CERN, the research organisation behind the Large Hardron Collider, is hoping that its new open source hardware license will attract contributors from outside the organisation.
The European nuclear research group released Version 1.1 of its Open Hardware Licence (OHL) on Friday, three months of the initial license was published.
The license borrows concepts from open source software licensing models, but governs the use of hardware designs instead of source code.
Version 1.1 aims to lure more contributors from outside CERN, including commercial organisations, which the agency believes could benefit by cutting out duplication of different hardware.
"Version 1.1 integrates feedback received from the community in order to follow generally accepted principles of the free and open source movements, and purports to make the CERN OHL even more easily usable by entities other than CERN," said Myriam Ayass, Legal Advisor for CERN's Knowledge Transfer Group.
The push for such a license was borne out of the desire by CERN's hardware developers to reap the collaboration benefits that their software peers enjoyed, according to the agency.
"For us, the drive towards open hardware was largely motivated by well-intentioned envy of our colleagues who develop Linux device-drivers," said Javier Serrano
, an engineer at CERN's Beams Department and the founder of the Open Hardware Repository (OHR) where the license is published.
"They are part of a very large community of designers who share their knowledge and time in order to come up with the best possible operating system. We felt that there was no intrinsic reason why hardware development should be any different."

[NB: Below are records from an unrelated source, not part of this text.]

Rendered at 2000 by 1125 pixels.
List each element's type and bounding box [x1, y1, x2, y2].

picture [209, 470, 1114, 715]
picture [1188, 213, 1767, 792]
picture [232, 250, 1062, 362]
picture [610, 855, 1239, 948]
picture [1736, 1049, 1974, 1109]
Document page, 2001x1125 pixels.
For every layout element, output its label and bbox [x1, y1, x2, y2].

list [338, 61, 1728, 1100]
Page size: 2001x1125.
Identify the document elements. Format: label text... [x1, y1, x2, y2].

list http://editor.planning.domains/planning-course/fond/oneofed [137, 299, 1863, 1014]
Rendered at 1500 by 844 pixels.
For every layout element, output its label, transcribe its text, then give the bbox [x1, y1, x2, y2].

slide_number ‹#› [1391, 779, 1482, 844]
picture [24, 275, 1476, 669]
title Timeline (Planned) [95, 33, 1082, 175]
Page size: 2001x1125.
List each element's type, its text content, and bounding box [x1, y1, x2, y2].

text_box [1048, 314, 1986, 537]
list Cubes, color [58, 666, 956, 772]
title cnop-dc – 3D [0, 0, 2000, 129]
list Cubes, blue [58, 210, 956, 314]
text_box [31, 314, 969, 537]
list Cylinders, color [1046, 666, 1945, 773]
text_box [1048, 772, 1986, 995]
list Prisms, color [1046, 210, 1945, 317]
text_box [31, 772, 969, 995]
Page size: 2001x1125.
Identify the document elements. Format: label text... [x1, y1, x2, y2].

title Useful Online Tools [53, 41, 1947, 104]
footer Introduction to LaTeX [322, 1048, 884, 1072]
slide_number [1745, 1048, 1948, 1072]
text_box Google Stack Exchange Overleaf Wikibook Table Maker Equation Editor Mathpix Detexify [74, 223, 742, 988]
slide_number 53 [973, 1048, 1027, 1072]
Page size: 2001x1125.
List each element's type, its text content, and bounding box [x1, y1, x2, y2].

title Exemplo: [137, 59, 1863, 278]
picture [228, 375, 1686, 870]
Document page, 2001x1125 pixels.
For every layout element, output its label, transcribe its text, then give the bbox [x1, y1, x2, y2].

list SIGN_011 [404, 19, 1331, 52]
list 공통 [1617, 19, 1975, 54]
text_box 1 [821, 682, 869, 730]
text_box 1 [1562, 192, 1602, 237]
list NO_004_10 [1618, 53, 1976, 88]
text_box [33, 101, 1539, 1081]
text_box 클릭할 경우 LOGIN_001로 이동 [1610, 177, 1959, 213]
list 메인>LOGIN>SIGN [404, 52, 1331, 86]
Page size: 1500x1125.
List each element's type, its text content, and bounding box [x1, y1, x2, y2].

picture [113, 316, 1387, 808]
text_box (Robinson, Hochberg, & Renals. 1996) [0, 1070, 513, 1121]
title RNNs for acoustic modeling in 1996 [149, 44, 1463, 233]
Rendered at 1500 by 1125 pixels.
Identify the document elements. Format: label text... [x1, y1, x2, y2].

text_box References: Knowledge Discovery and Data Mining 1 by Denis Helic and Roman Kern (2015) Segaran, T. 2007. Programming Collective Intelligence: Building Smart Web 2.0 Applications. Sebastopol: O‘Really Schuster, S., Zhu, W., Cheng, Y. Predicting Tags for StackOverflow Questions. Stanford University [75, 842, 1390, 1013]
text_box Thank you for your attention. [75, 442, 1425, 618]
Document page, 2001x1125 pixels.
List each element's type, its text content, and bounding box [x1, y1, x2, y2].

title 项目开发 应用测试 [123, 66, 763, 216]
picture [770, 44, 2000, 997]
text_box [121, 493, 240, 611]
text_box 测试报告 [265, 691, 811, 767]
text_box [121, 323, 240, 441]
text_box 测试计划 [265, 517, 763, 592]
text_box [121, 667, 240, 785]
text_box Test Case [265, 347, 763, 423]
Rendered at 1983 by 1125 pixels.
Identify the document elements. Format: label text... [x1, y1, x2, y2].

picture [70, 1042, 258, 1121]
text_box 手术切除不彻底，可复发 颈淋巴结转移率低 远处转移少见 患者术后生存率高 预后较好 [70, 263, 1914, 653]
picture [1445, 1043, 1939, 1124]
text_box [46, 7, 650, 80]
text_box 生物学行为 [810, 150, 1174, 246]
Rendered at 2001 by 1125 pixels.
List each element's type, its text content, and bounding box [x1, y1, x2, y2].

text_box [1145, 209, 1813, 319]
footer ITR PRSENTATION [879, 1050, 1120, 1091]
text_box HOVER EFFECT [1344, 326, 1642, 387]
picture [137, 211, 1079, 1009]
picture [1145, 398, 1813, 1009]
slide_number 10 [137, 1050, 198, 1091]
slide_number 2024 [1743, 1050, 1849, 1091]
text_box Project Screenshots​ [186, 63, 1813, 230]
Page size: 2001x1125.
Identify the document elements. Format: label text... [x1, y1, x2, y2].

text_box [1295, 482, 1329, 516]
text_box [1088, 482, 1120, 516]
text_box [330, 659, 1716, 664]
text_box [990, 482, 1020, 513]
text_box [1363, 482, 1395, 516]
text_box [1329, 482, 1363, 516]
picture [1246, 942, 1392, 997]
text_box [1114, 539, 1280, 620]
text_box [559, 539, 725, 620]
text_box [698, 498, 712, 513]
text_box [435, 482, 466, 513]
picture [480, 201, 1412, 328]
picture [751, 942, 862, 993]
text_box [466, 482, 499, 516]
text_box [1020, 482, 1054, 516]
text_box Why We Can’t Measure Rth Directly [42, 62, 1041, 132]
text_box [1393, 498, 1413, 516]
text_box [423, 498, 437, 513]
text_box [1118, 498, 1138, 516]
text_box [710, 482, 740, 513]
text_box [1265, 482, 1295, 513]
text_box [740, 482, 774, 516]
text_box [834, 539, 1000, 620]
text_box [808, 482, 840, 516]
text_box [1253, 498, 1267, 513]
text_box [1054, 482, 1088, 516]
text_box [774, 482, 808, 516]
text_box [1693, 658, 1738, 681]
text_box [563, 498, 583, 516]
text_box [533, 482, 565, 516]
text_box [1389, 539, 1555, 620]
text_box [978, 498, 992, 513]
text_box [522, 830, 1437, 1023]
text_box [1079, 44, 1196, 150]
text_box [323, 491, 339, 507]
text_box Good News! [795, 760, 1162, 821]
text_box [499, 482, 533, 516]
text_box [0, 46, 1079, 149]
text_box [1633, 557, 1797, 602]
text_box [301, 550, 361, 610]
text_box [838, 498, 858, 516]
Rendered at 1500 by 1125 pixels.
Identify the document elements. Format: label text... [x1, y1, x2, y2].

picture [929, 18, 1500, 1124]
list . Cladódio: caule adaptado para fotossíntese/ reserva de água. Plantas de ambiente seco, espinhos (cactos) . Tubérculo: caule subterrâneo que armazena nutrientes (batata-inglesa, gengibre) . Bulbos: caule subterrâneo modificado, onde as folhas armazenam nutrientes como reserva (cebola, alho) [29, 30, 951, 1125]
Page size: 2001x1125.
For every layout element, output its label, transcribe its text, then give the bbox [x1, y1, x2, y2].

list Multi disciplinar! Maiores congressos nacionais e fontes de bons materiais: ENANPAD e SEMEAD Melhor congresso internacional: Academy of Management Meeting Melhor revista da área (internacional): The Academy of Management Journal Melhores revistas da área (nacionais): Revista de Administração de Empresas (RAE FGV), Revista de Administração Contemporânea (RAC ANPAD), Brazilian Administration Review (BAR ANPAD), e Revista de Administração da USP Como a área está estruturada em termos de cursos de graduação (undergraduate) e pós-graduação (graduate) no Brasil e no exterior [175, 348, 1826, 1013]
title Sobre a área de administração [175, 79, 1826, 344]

CERN released an updated beta version of its own Linux distribution, Scientific Linux CERN 6.1 in June. The operating system was built on a freely available version of Red Hat Enterprise Linux 6.
Despite the hardware initiative's relative youth, dozens of projects have already commenced under CERN's hardware license.
Those include the White Rabbit switch, which aims to improve multi-node synchronisation over distances of 10 kilometres, and the ARM-based printed circuit board, ARMadillo.
CERN's open hardware initiative is not the first, according to Ars Technica. Previous licensing systems include the Tuscan Amateur Packet Radio group, and open GPL hardware projects.